What needs to be done:
Write out every line from the listing below where the string "concept" is found.

Recorded information:
:::::

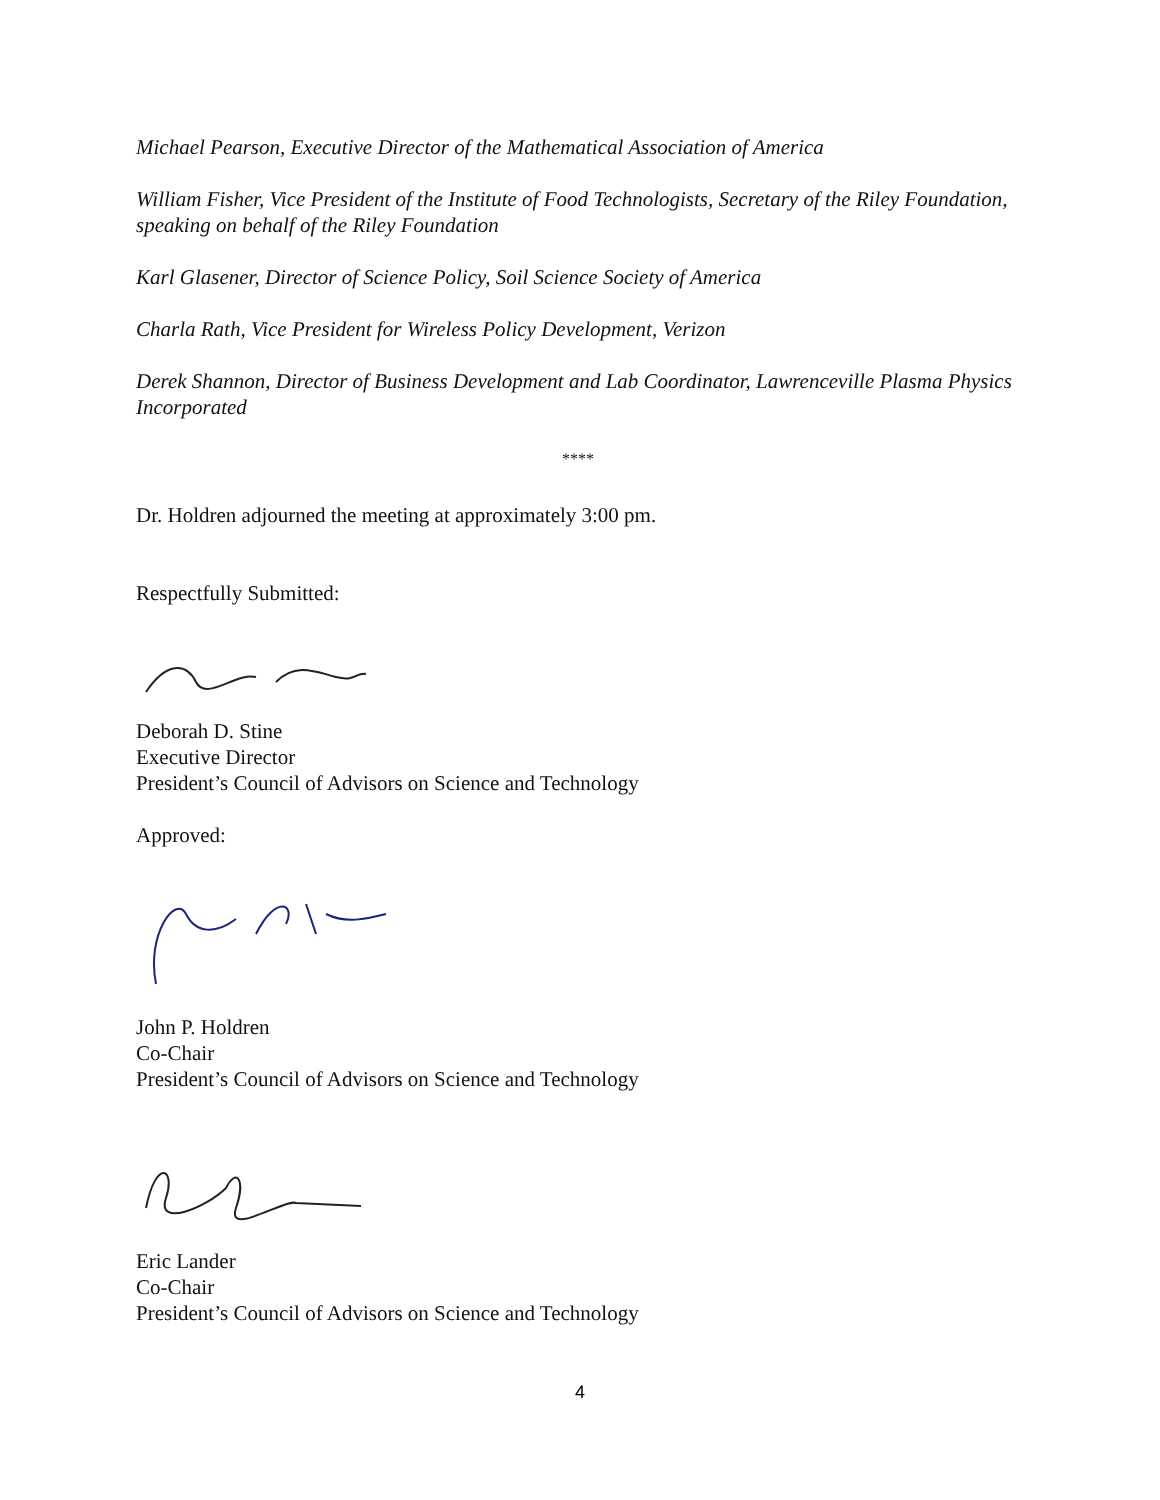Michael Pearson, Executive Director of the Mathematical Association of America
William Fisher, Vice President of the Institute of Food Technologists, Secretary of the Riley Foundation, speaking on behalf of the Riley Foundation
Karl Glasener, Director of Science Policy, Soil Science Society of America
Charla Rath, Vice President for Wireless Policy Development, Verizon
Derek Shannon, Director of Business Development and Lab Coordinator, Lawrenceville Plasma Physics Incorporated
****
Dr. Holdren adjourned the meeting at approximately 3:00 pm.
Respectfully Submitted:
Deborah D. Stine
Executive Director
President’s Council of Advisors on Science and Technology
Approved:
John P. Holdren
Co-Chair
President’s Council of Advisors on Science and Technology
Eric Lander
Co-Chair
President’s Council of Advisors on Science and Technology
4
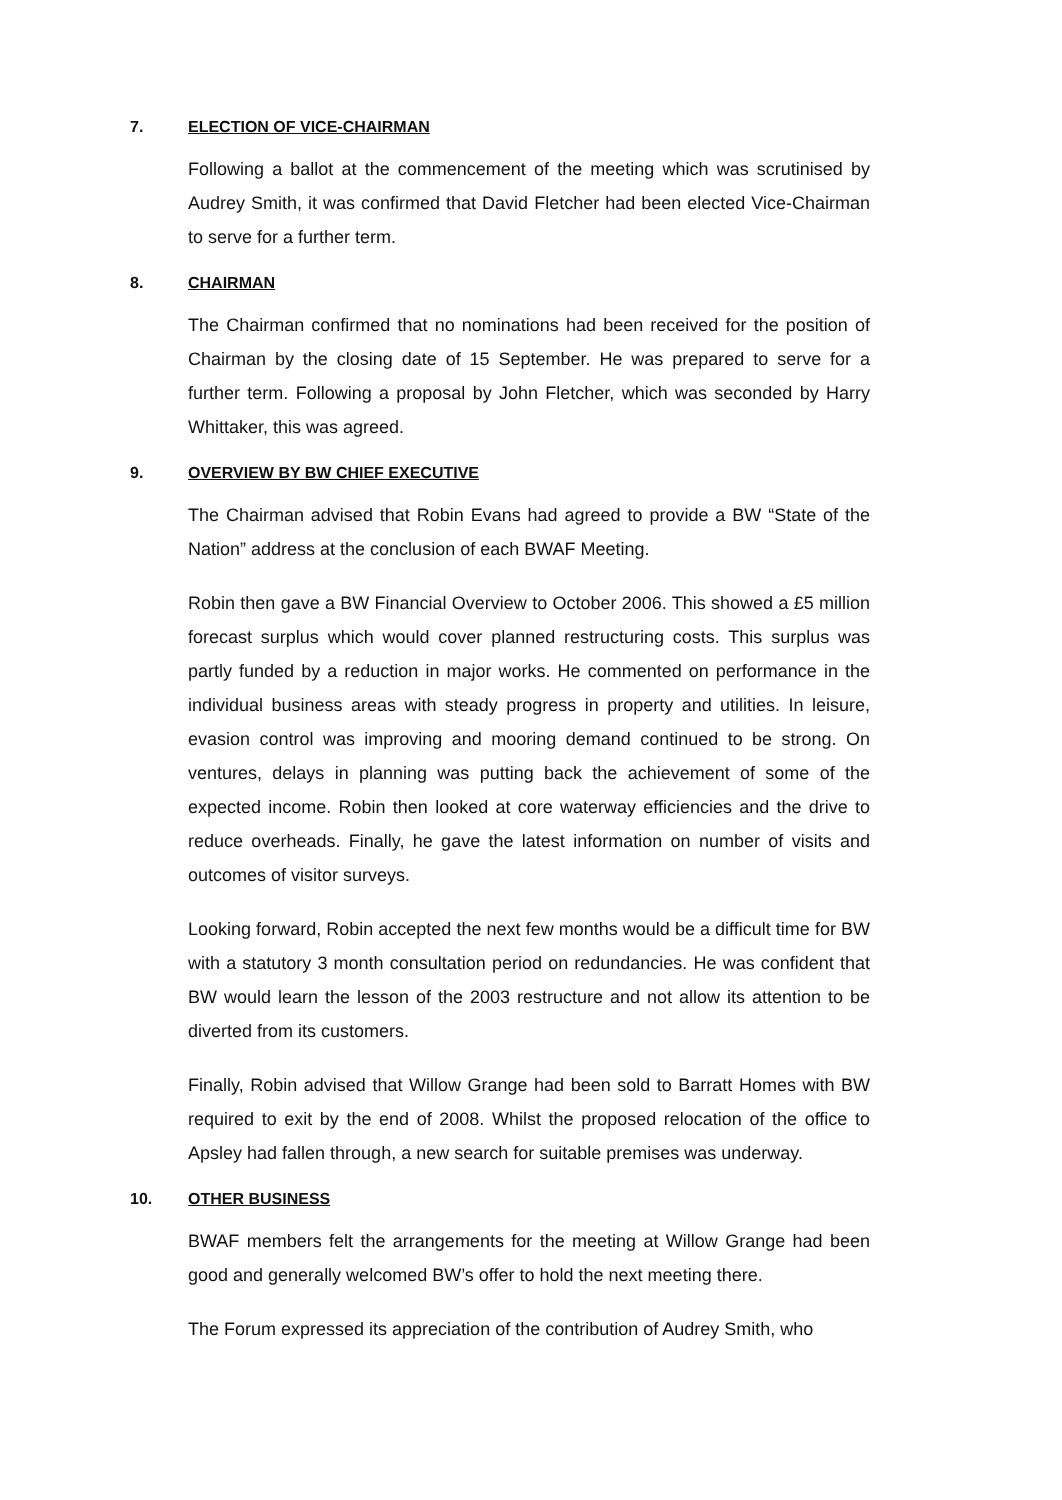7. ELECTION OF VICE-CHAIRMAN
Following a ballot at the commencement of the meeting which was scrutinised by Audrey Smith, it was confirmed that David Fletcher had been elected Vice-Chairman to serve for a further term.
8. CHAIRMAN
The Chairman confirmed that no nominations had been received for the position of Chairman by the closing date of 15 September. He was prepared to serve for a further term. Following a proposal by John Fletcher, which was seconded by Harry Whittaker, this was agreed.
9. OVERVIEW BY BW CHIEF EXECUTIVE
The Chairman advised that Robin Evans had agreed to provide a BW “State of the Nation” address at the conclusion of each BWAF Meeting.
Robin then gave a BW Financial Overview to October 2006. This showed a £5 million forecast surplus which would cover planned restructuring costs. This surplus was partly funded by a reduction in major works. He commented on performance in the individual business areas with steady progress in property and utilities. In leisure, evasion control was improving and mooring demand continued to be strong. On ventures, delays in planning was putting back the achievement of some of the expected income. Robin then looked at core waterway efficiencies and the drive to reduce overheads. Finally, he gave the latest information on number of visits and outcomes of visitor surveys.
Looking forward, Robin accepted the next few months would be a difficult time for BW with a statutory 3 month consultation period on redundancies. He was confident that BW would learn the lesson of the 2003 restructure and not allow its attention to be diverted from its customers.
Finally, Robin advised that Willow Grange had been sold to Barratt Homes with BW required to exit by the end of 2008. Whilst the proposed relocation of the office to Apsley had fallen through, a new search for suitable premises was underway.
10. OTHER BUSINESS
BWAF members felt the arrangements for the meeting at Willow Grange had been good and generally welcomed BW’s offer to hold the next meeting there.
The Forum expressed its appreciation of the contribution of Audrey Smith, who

:::::

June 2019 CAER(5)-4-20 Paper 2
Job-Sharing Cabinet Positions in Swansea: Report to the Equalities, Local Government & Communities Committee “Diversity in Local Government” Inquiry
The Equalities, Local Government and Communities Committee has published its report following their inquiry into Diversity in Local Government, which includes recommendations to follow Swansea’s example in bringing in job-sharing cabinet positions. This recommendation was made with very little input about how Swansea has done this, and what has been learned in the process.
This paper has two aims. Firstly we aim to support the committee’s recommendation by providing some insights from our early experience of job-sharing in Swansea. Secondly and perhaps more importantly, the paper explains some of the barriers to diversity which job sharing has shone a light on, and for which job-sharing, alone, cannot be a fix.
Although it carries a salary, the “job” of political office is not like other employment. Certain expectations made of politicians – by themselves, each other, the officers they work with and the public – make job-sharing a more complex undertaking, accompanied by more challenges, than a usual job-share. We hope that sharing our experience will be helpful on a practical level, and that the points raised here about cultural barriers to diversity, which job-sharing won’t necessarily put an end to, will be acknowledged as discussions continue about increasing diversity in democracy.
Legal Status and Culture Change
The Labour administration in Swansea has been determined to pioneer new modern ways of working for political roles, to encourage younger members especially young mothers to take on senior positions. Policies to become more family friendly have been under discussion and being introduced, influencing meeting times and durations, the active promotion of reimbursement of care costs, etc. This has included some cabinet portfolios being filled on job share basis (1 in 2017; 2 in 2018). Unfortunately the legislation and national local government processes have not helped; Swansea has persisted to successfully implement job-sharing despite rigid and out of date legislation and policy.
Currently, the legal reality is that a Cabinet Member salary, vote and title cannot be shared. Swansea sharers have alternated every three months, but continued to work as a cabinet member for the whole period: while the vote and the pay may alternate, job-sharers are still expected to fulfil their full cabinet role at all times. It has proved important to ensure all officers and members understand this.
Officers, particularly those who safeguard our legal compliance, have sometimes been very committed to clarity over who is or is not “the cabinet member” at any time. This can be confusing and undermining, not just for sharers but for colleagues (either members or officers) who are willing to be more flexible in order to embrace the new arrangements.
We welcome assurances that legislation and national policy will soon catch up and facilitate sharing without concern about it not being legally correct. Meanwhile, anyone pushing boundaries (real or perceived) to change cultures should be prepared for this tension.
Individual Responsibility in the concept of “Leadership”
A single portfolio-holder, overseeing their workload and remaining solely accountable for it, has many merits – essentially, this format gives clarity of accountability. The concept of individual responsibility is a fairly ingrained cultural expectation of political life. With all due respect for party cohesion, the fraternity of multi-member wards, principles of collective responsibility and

:::::

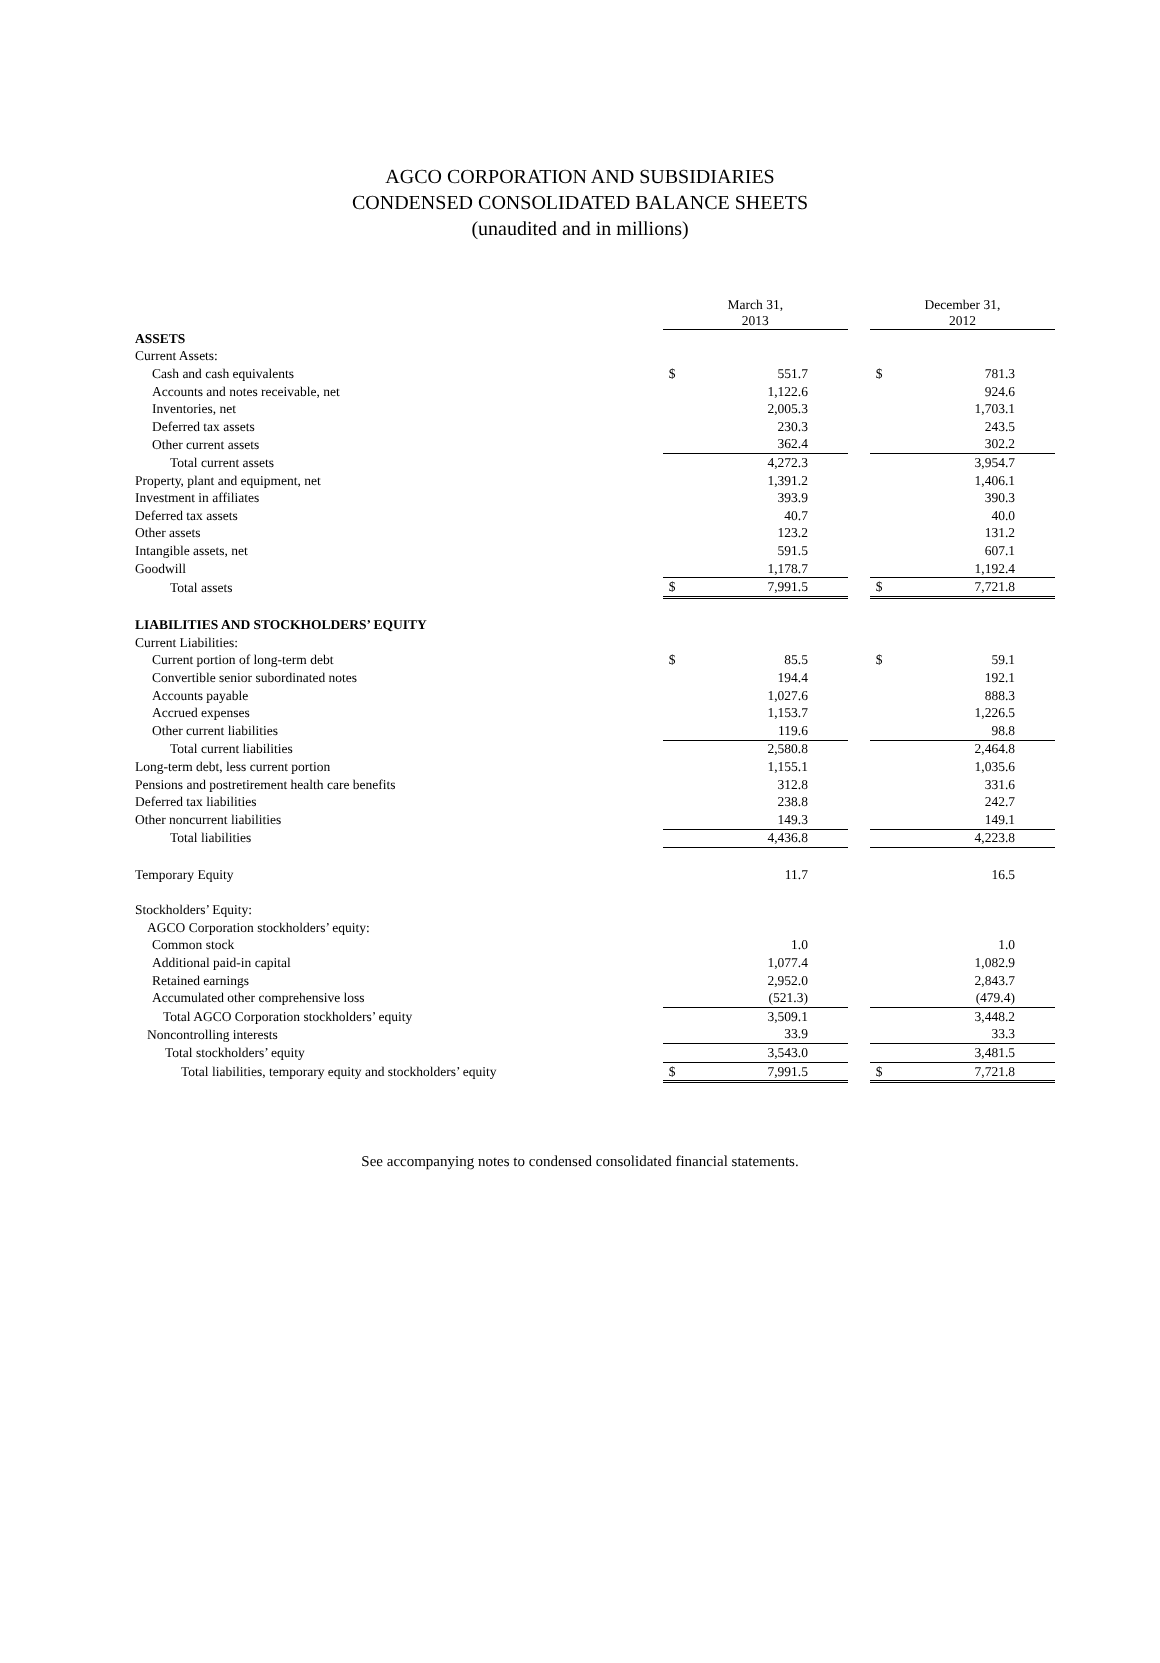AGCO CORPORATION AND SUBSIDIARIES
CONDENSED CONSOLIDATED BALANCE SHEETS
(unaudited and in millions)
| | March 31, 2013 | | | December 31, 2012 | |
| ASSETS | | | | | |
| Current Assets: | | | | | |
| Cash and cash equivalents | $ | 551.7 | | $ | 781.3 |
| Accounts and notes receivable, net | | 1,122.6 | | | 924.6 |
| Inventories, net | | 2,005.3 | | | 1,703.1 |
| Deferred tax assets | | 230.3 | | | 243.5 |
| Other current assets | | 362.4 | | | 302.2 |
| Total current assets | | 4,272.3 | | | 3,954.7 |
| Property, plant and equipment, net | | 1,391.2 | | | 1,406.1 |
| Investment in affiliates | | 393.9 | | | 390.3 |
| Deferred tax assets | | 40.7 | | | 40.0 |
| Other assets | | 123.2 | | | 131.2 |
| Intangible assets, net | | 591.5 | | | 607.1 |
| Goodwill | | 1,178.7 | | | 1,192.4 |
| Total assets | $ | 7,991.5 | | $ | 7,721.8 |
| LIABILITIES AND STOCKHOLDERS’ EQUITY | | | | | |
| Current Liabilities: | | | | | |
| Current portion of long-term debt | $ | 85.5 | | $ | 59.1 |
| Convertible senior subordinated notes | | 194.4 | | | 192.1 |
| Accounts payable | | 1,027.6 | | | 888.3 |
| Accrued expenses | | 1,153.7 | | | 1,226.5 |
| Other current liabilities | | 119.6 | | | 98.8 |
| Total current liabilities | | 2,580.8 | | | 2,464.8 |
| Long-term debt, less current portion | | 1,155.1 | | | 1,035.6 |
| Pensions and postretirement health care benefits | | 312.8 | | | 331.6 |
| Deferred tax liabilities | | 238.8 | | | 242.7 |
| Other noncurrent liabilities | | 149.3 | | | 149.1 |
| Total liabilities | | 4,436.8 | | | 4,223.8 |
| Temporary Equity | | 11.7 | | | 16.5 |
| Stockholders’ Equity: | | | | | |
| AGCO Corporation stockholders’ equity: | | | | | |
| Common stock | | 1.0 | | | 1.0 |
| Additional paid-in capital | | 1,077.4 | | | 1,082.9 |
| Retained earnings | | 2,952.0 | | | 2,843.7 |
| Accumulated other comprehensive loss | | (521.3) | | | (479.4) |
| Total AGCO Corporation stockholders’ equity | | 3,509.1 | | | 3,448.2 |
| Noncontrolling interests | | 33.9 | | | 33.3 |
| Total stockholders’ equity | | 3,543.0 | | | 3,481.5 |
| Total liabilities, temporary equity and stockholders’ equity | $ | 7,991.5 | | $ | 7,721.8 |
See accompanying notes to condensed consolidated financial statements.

:::::

Exercise output:
Individual Responsibility in the concept of “Leadership”
A single portfolio-holder, overseeing their workload and remaining solely accountable for it, has many merits – essentially, this format gives clarity of accountability. The concept of individual responsibility is a fairly ingrained cultural expectation of political life. With all due respect for party cohesion, the fraternity of multi-member wards, principles of collective responsibility and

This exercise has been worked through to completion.